Text excerpt:
As for the shows themselves, we started on New Year's Eve. Enough said. Packed out, everyone there ready to party. After that? Ghost town. We kinda expected it, I know I did, but it's still pretty jarring to play the next two nights to precisely nobody, and only a handful of people each on Friday and Saturday. It was to be expected, of course. It's the end of the holidays, and everyone is physically, mentally, financially tapped out. But it's no fun playing to an empty house no matter where you are. But things could be worse, I guess. We have a new keyboard player in the group, and Chris is a piscitarian-vegetarian. And good fish isn't easy to find in Elko. But he coped admirably, and seemed to actually enjoy working with us. I think he'll be a fine addition to the band if he can keep it together.

[Dataset entries]
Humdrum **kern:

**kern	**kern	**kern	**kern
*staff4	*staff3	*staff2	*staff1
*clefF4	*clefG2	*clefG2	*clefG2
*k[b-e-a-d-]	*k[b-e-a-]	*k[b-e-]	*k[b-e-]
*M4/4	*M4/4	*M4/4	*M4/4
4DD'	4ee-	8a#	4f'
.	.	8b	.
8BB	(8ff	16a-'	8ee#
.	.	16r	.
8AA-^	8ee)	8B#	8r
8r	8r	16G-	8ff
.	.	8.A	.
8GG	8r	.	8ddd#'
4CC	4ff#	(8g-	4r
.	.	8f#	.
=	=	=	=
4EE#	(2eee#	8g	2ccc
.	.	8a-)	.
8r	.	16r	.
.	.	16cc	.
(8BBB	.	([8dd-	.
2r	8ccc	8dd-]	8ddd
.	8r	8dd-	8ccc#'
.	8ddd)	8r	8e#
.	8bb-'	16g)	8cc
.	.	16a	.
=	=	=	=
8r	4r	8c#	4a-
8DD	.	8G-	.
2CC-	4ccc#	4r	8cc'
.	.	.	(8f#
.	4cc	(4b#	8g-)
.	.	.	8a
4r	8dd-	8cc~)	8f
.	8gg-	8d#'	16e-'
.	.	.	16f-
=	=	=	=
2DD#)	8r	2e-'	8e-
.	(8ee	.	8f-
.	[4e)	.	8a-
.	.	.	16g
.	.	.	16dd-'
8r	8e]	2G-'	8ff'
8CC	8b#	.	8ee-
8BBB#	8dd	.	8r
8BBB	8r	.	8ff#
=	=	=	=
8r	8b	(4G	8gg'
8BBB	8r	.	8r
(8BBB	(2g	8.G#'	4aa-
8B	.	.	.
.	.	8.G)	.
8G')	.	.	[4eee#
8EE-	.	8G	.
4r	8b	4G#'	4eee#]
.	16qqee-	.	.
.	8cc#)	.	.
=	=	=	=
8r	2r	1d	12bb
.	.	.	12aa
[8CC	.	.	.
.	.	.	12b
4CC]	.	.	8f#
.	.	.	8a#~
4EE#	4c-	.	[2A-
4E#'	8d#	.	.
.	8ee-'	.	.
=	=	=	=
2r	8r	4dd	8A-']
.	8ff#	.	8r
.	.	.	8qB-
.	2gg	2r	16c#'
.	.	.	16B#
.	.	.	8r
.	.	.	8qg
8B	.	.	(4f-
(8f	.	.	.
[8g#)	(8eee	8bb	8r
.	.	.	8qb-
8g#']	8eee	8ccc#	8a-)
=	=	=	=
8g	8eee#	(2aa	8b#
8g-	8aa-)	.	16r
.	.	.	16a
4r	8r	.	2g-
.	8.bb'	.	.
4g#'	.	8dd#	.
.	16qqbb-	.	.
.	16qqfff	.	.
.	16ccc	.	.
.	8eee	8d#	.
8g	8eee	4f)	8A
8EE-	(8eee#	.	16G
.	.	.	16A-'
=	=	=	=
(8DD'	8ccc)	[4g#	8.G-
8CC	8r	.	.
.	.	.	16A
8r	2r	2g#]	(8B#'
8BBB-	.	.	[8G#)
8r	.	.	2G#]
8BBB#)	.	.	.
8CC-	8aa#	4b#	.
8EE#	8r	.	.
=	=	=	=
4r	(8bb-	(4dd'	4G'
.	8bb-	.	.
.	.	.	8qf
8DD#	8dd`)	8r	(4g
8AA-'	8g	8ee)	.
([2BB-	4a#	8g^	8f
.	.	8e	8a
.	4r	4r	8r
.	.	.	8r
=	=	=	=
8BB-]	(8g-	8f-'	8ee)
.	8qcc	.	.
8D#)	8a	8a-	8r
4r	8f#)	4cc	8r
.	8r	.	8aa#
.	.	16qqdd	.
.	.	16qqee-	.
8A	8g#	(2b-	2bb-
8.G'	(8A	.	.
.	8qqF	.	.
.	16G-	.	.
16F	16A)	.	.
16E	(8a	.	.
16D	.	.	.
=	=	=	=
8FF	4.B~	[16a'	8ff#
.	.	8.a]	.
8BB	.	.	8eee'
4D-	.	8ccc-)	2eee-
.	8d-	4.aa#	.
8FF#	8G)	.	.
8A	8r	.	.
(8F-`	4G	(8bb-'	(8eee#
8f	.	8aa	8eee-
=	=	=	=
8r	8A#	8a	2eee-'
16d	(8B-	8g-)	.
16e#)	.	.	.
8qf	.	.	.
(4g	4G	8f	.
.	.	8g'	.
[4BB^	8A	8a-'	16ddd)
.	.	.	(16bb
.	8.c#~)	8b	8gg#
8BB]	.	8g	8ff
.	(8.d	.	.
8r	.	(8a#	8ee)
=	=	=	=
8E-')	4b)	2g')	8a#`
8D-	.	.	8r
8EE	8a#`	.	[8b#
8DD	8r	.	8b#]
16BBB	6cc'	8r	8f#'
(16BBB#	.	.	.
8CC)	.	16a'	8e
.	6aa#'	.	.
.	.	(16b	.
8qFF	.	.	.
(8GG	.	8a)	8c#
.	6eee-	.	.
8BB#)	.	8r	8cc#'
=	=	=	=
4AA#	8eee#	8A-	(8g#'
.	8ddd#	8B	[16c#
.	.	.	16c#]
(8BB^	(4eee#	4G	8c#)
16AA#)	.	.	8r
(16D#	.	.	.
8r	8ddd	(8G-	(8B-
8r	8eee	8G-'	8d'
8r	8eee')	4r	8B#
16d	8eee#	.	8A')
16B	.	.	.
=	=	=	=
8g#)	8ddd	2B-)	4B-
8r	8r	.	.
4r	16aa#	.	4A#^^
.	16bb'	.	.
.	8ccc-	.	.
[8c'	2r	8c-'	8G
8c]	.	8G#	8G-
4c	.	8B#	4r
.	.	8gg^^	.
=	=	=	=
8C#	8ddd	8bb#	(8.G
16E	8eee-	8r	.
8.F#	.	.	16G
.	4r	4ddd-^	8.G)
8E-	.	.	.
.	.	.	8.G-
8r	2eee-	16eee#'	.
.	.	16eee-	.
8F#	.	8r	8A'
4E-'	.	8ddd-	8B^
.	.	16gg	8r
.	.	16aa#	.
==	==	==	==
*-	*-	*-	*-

Task item A:
According to the text about the band's shows, what kind of diet does Chris, the new keyboard player, follow?
Task item B:
Resume the account of the band's shows, picking up after its final sentence.

Answer A:
Chris is a piscitarian-vegetarian.

Answer B:
And what have I been up to with my week off? A whole lotta nothing. My buddy Josh Lease invited me to take in a show this evening just past, but I really wasn't in the mood for a bill of fair-to-middling hardcore bands. And I really wasn't in the mood for the kind of audience this particular type of band attracts. In so many words, I fucking hate straightedge kids. Little snot-nosed assholes that think they're better than everyone else who love picking fights with anyone who doesn't look like them. And I sure don't look like them - never mind that for all intents and purposes I invented them. The last time Joy and I had to deal with straightedge kids, they made life miserable for us at a show headlined by Tennessee metalcore meatheads Whitechapel, flying every which way out of the pit to start fights with anything in sight. I spent the entire headline set standing in front of Joy as she sat in her wheelchair, hoping to prevent any little dumbasses from injuring my wife further with their mindless idiotic rage. Let's just say that my mind is made up when it comes to straightedge kids - they're idiots.
So I stay in my trailer - and did I mention that the furnace isn't working? Fortunately we left a portable propane heater in the trailer for just such emergencies, and while it doesn't heat the entire trailer, it heats the area I stay in well enough, and actually uses less propane than the furnace. So it's a fair enough trade, I guess. Two more nights in the trailer after this, then I can check into the bandhouse on Monday. And that day can't come soon enough. I need a shower.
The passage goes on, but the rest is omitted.